- Poster
- Bengali: ময়নার চর
- Directed by: Mostafizur Rahman Babu
- Screenplay by: Mostafizur Rahman Babu
- Story by: Chatku Ahmed
- Produced by: Bangladesh Government Sumon Parvez
- Starring: Mamnun Hasan Emon; Shusmi Rahman; Shiba Shanu; Danny Raj;
- Cinematography: SS Azhar
- Edited by: Akramul Haque
- Music by: Syed Moshlesur Rahman
- Production companies: Bangladesh Government Sami Banichitra
- Release date: 30 January 2026;
- Country: Bangladesh
- Language: Bengali

= Moynar Char =

Moynar Char (ময়নার চর) is a 2026 Bangladeshi drama feature film screenplay and directed by Mostafizur Rahman Babu and story and dialogue by Chatku Ahmed and the film's music track composed by Sahabuddin Mojumdar.
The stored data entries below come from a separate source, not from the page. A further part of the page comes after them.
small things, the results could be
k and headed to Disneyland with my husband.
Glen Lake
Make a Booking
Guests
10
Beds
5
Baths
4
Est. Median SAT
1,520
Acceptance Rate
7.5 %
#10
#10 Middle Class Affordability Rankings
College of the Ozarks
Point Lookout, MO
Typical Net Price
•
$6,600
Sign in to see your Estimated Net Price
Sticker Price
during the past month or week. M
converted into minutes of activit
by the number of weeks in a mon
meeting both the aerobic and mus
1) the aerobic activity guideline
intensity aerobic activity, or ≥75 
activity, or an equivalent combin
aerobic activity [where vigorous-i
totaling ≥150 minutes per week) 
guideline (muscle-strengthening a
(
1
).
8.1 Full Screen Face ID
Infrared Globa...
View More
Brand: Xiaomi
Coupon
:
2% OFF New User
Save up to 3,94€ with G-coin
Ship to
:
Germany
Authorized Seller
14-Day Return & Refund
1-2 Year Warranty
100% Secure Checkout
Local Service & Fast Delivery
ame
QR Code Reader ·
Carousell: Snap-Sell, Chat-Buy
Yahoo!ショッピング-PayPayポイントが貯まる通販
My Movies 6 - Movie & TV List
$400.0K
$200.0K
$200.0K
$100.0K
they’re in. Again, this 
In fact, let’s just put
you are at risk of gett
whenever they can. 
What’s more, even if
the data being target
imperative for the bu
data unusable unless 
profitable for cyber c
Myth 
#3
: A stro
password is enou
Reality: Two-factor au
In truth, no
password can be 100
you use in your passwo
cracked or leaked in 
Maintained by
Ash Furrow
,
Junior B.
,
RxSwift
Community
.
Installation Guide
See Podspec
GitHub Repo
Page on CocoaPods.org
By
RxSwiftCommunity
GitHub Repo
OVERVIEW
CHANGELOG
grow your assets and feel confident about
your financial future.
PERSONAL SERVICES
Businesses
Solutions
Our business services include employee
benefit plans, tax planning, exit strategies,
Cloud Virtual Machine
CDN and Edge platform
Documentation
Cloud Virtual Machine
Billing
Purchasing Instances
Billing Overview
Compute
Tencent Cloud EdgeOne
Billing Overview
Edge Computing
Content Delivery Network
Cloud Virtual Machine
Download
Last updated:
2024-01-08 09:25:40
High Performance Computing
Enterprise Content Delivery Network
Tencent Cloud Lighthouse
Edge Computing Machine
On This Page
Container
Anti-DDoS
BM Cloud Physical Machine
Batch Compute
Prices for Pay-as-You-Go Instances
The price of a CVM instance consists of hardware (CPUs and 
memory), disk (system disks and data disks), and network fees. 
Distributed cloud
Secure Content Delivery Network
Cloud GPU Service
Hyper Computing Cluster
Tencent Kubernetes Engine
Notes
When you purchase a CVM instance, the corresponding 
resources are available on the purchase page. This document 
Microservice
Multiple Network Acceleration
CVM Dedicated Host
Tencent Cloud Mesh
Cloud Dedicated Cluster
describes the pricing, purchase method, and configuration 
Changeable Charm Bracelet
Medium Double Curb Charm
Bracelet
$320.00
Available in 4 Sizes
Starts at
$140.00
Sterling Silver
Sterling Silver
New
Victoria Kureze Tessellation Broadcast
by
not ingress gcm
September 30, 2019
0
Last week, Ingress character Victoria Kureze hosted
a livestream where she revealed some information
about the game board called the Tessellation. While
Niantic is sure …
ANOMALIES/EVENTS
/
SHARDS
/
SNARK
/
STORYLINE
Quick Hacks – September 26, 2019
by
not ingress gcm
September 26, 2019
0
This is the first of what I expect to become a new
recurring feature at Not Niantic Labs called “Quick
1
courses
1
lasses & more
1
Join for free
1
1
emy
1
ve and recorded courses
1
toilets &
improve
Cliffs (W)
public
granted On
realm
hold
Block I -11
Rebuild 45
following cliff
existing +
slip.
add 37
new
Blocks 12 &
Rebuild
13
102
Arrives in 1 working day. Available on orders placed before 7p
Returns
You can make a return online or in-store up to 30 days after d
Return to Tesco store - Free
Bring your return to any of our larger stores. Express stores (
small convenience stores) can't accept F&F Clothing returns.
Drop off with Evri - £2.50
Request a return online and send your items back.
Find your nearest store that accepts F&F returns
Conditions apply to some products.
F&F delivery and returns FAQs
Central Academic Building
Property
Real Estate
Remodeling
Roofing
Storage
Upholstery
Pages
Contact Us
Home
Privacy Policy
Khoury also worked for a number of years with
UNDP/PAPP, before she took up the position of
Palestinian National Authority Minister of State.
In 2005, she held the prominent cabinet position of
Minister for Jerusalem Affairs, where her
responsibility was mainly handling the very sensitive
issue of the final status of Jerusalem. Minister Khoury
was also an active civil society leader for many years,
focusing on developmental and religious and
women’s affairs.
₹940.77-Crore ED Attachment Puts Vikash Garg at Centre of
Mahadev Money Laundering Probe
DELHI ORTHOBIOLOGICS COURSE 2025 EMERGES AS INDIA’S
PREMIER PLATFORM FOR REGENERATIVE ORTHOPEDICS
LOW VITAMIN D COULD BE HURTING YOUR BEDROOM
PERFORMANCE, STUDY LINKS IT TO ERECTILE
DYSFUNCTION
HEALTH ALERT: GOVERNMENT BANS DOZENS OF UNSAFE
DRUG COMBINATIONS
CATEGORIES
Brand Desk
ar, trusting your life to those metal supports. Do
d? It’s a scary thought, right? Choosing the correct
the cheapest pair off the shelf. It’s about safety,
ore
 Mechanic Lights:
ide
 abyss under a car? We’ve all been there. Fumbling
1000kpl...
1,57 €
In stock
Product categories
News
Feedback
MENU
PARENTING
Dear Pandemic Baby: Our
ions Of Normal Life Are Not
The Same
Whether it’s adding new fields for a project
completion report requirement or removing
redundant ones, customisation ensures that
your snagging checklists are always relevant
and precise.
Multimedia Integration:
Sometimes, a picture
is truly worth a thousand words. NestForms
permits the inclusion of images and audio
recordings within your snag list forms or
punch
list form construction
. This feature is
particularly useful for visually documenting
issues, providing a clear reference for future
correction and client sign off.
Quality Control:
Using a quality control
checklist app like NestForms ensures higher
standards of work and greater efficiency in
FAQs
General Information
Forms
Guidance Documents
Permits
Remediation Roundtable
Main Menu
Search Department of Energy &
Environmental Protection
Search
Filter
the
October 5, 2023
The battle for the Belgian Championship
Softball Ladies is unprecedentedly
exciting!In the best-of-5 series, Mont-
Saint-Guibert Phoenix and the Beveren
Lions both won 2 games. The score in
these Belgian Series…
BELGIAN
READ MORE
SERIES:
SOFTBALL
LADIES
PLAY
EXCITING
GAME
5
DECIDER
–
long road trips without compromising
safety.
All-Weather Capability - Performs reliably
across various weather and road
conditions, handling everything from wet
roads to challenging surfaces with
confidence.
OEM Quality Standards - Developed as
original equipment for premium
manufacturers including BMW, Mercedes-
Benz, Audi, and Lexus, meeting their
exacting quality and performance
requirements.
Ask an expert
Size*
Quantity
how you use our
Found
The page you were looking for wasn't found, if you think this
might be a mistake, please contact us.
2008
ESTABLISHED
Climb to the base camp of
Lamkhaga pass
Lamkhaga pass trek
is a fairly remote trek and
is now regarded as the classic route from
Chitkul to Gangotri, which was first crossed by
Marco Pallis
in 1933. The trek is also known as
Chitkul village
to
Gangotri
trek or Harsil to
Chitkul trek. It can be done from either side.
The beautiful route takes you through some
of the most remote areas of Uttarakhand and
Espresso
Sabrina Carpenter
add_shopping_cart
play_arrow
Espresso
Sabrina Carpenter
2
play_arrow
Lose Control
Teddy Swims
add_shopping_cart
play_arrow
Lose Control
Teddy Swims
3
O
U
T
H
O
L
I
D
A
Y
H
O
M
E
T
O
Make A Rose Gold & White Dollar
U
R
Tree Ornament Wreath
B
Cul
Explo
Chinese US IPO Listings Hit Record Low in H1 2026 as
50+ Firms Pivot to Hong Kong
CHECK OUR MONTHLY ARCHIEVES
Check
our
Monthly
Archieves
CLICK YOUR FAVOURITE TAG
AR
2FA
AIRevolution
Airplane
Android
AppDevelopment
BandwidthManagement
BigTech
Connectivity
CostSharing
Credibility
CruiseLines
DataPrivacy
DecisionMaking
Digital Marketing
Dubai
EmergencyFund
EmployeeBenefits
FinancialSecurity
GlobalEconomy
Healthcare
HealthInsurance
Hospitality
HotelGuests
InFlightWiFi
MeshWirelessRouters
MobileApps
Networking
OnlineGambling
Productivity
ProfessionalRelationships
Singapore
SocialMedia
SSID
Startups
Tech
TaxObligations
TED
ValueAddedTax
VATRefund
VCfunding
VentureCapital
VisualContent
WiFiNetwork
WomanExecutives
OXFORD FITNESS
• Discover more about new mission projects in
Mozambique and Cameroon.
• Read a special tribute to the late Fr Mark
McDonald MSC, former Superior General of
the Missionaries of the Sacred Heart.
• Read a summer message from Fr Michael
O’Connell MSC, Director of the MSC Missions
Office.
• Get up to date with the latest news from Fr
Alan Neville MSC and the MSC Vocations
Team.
Produced by Bangladesh Government and co-produced Sumon Parvez under the banner of Sami Banichitra. The film stars Mamnun Hasan Emon and Shusmi Rahman in the lead role alongside Shiba Shanu, Danny Raj, Azam Khan, Polash Luho, Mahmudul Hasan, Mishkat Mahmud and others in the supporting role.

== Cast ==
- Mamnun Hasan Emon as Kashem
- Shusmi Rahman as Moyna
- Shiba Shanu
- Danny Raj
- Azam Khan
- Polash Luho
- Mahmudul Hasan
- Mishkat Mahmud

== Release ==
The film received government grant of Tk 7.5 million In the 2023–24 fiscal year. After received the sensor clearance from the Bangladesh Film Certification Board without any cuts, the film was scheduled to release on theaters on 16 January 2026. But the film was released on 30 January 2026 and it was shot on an island of Lakshmipur.